**Entries supplied:**
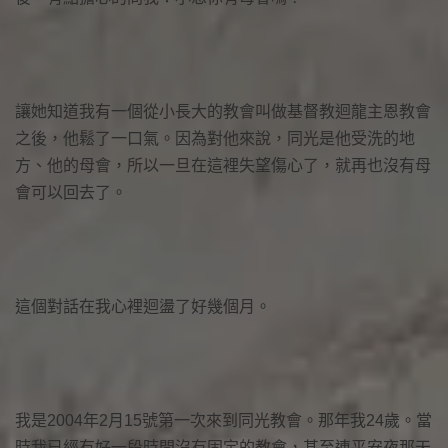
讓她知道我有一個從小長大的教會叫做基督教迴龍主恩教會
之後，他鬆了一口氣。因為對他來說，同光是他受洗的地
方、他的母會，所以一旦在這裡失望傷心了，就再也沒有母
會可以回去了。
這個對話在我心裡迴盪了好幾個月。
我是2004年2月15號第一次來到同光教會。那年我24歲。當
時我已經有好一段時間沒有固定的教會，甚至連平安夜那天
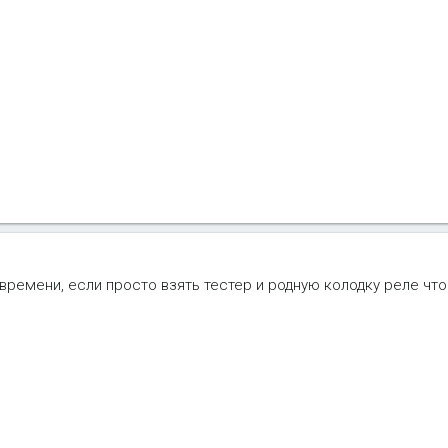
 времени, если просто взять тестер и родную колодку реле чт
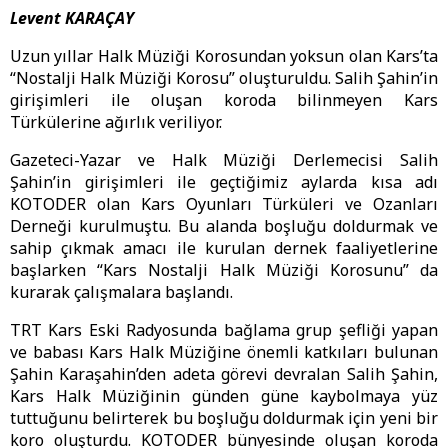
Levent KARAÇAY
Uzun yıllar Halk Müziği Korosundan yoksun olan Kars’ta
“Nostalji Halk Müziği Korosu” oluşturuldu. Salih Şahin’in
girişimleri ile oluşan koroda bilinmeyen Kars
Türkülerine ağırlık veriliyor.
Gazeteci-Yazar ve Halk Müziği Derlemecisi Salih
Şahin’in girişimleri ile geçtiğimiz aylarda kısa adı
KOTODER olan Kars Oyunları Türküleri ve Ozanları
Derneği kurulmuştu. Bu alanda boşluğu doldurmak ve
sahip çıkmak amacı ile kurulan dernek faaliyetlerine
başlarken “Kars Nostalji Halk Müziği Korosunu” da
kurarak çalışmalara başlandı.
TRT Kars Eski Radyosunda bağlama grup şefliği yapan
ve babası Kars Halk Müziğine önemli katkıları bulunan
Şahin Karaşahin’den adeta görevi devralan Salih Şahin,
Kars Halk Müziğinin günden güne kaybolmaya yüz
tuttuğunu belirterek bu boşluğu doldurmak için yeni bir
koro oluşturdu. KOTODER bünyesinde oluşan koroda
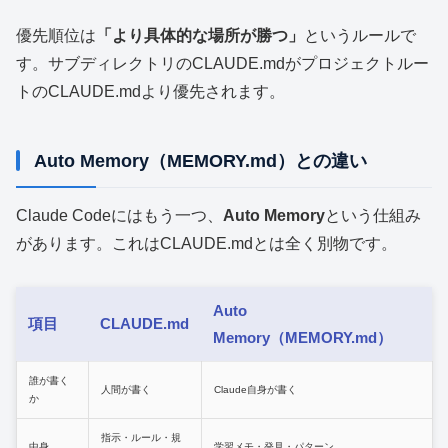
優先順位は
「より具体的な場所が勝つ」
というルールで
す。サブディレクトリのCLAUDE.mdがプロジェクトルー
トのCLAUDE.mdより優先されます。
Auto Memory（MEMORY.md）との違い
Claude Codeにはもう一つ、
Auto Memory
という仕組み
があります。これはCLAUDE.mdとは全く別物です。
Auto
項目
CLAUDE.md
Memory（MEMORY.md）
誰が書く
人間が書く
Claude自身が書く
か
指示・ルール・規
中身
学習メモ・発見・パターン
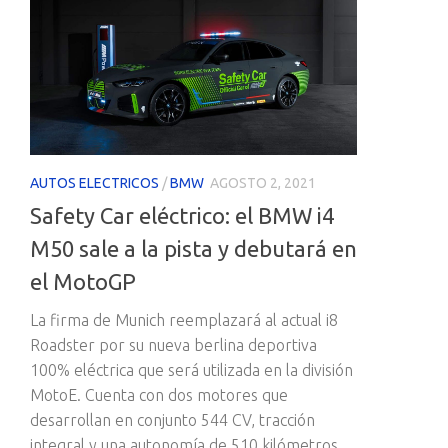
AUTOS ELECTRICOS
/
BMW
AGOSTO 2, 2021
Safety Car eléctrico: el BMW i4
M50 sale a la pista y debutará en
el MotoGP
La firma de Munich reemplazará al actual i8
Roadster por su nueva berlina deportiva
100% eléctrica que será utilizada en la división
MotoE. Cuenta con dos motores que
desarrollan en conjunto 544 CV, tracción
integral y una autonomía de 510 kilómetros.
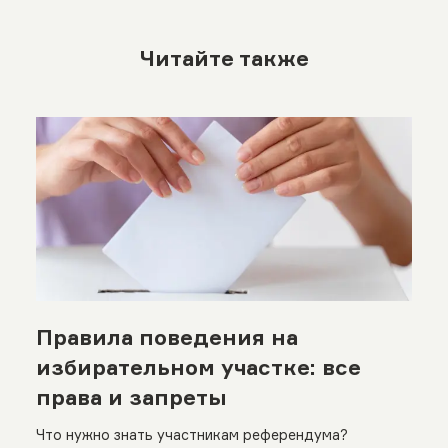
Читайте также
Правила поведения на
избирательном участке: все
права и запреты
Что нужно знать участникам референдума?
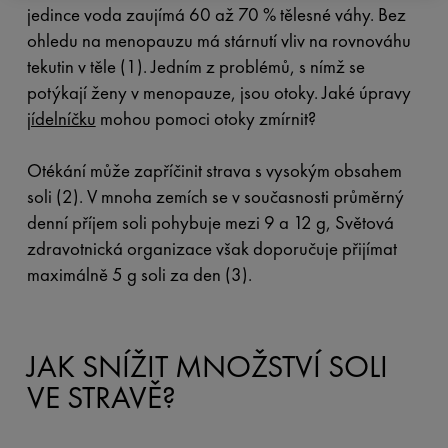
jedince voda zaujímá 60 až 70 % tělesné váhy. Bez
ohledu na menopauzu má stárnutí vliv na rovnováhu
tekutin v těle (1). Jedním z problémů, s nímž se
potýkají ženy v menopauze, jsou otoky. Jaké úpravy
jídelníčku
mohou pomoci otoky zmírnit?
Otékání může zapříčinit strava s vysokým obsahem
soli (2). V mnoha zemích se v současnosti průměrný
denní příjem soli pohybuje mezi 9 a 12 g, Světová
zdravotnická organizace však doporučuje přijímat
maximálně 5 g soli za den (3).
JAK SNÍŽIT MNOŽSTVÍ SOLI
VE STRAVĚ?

**Your assignment:** Please return all lines in the material above that include the word "Salih".

**Exercise answer:**
“Nostalji Halk Müziği Korosu” oluşturuldu. Salih Şahin’in
Gazeteci-Yazar ve Halk Müziği Derlemecisi Salih
Şahin Karaşahin’den adeta görevi devralan Salih Şahin,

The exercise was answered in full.